The other key driver for the MPV/HL sector is the competition effect and the continued encroachment by container and bulk carriers into the breakbulk and project cargo space. Drewry expects a U-shaped recovery in container demand over 2021 under our base-case scenario. However, this will be tempered with continued oversupply issues in this sector, resulting in little weakening of the market share taken by the container lines. It is also the case that once the switch has been made to containerisation, shippers and receivers are reluctant to revert due to the initial investment costs. It is therefore our expectation that market share is unlikely to revert back to MPV/HL vessels but the pace of loss of that share will be slower.
As a result, Drewry expects MPV/HL cargo demand growth to stagnate in the two years to 2021, growing at an average annual rate of just 0.3%.
High-case scenario
The best-case scenario has, in our opinion, the least likelihood of becoming reality. However – for the sake of completeness – it proposes a modest but positive GDP growth forecast for 2020. It expects container demand to be weaker in 2020 but nevertheless to show positive growth compared to 2019. Meanwhile, bulk demand is hardly expected to slow over the summer months and will show steady growth over the year.
This low probability, high demand scenario suggests that although the MPV/HL market share is unlikely to be regained, the encroachment by the competing sectors is significantly reduced so that it does not worsen over the period.

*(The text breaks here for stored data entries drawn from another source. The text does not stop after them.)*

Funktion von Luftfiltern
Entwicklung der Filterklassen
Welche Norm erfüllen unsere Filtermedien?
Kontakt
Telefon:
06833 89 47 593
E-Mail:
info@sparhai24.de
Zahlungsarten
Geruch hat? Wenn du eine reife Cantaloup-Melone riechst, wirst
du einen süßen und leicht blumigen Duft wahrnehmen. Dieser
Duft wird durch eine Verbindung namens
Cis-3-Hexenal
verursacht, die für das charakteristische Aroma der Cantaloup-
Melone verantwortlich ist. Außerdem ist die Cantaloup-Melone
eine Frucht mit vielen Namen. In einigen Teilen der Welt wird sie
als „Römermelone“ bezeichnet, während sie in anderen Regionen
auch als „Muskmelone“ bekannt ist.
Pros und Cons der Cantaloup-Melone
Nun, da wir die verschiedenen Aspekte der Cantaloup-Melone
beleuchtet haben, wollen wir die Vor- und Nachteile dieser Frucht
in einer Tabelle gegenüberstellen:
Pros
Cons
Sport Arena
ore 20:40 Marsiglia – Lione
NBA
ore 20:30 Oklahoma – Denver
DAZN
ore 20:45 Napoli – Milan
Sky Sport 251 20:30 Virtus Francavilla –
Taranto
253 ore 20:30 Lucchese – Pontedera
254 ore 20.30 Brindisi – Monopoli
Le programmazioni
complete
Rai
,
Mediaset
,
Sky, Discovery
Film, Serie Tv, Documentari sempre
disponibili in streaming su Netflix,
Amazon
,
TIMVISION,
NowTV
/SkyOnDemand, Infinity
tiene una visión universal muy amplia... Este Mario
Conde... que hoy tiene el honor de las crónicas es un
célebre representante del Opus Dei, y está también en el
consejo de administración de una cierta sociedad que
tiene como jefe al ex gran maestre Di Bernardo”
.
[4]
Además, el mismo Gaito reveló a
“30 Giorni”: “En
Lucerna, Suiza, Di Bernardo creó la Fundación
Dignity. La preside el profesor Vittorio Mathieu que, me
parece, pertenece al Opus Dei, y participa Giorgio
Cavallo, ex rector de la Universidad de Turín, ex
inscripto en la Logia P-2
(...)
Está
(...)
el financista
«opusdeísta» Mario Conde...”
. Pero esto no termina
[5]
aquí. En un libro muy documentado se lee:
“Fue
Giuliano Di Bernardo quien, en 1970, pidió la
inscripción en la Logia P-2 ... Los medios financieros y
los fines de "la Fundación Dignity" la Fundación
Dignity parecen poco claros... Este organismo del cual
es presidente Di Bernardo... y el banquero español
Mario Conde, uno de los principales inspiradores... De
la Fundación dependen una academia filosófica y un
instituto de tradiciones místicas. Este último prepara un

This leads to more buoyant demand growth for the MPV sector over the forecast period.
Low-case scenario
For the low-case scenario, which we have to say has an increasing likelihood of reality, we have anticipated a global economic recession over 2020. Large scale unemployment and business casualties lead to increasing uncertainty across global markets and a prolonged downturn in freight rates in the dry cargo sector.
For the MPV/HL segment this is compounded by weak oil prices, which remain at below $30/bbl for the foreseeable future. Demand for this sector is further squeezed by the container and bulk carriers and market share drops further. This leads to a negative demand outlook for MPV/HL vessels.